I think that not being brought up in the 'truth' made me feel in a no-win situation as far as my relationship with the congregation was concerned.
If I was doing well, there were the jealous-sister-types, who could not wait to see me fall flat on my face!
When I had 'trials', according to them, I hadn't enough maturity to deal with them.
If I missed a field service arrangment or meeting, (which wasn't that often anyway) then 'the bubble had burst!
One M.S. even told me that he had seen these newly converted types "go up like a rocket and crash down again with a bang" and I believe that that was what they were all waiting for!
Incidentally, my bubble didn't pop. Nor did I crash down with a bang.........I just eventually saw through all the lies and got tired of their hypocrisy and judgmental ways and chose a better way for myself.
Dan, i think we experienced this to a point, because my hubby was raised jw, and i married into it and was baptized later. When i met my husband he was df'd and not attending meetings. So when we got married he wanted to go back so i went with him. I was baptized in about a year. But people always looked at us funny when we told our story, like OMG, he must have met her in the world and married her. What a terrible thing to do as a jw, didnt matter that i had become one, just that he got involved with a worldly girl.
Ah well, they always have to have something to talk about dont they, cause their doctrine certainly becomes old hat after a while
I was 24 years old when my husband and I got suckered in. We were in for 30 years.

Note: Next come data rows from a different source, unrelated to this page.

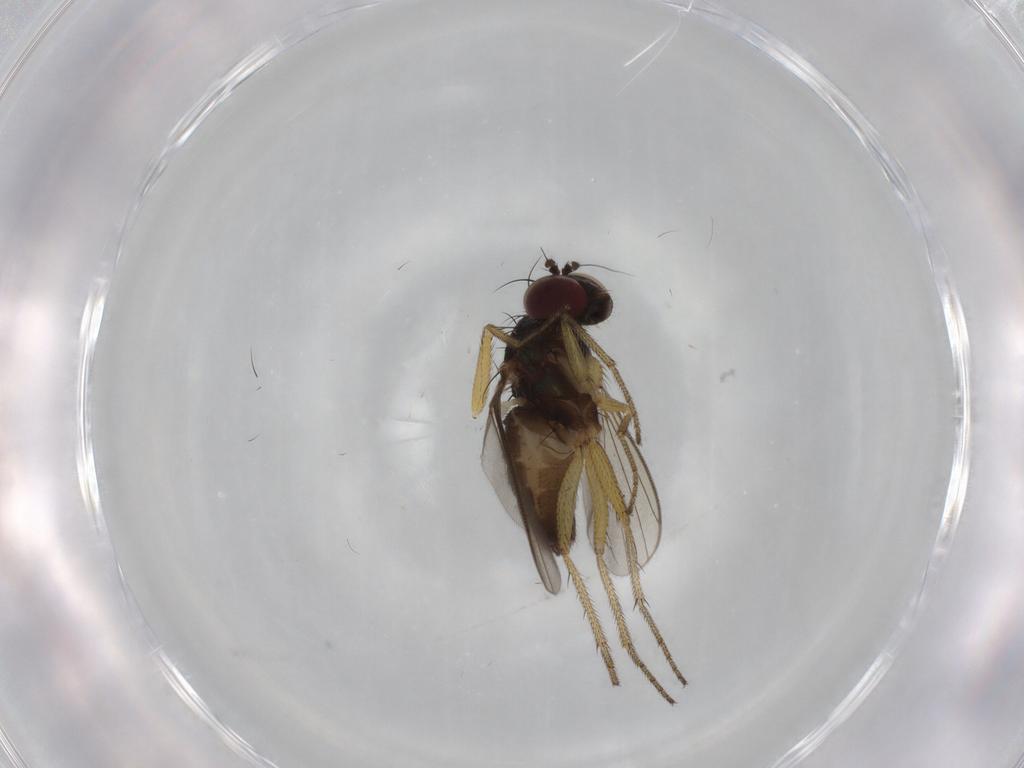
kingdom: Animalia
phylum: Arthropoda
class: Insecta
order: Diptera
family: Dolichopodidae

When talking with those raised in the"Troof" I would somethings think that I had memories they would never have. Their lives seemed quite boring. Even though I had put my "worldly" life behind me, I still would think of the exciting times I had when I was young. There are secrets I will take to my grave.

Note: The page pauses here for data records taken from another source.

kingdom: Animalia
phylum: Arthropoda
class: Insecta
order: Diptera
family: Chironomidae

The thing now is that I have a lot of self anger for being so stupid. I can't blame parents for raising me in it. I did it all to myself and my child. I kick myself daily.
Edited by - target on 7 October 2002 9:44:50
I have attended roughly 11 congregations over the years in different parts of the country. One thing I can say for certain is that the JW's are consistent.

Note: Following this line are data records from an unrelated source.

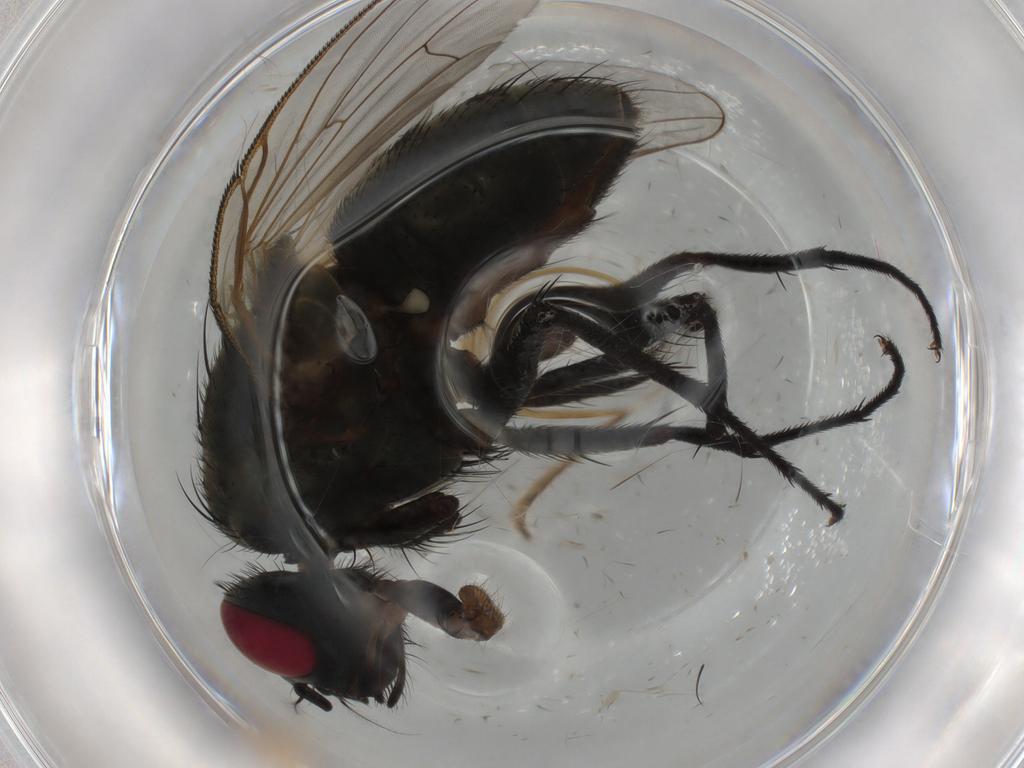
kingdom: Animalia
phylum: Arthropoda
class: Insecta
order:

There is always that inner circle mostly made up of these families that have been Jehover's for generations. These families generally are made up of oddballs, almost freaks in many cases. To penetrate that circle impossible(why would you want to?) unless you play by their rules and conform to all of their expectations.
Again I came out of the world, not raised a Jehover. I came in as a young adult and there was always a certain amount of admiration for me but then I got labeled as weak because I remained a lowly publisher, moved a lot changing congregations(he must be unstable, why would anyone make a change?).
In the end, they never respected me as an individual, for who I am. Always conditional love!!!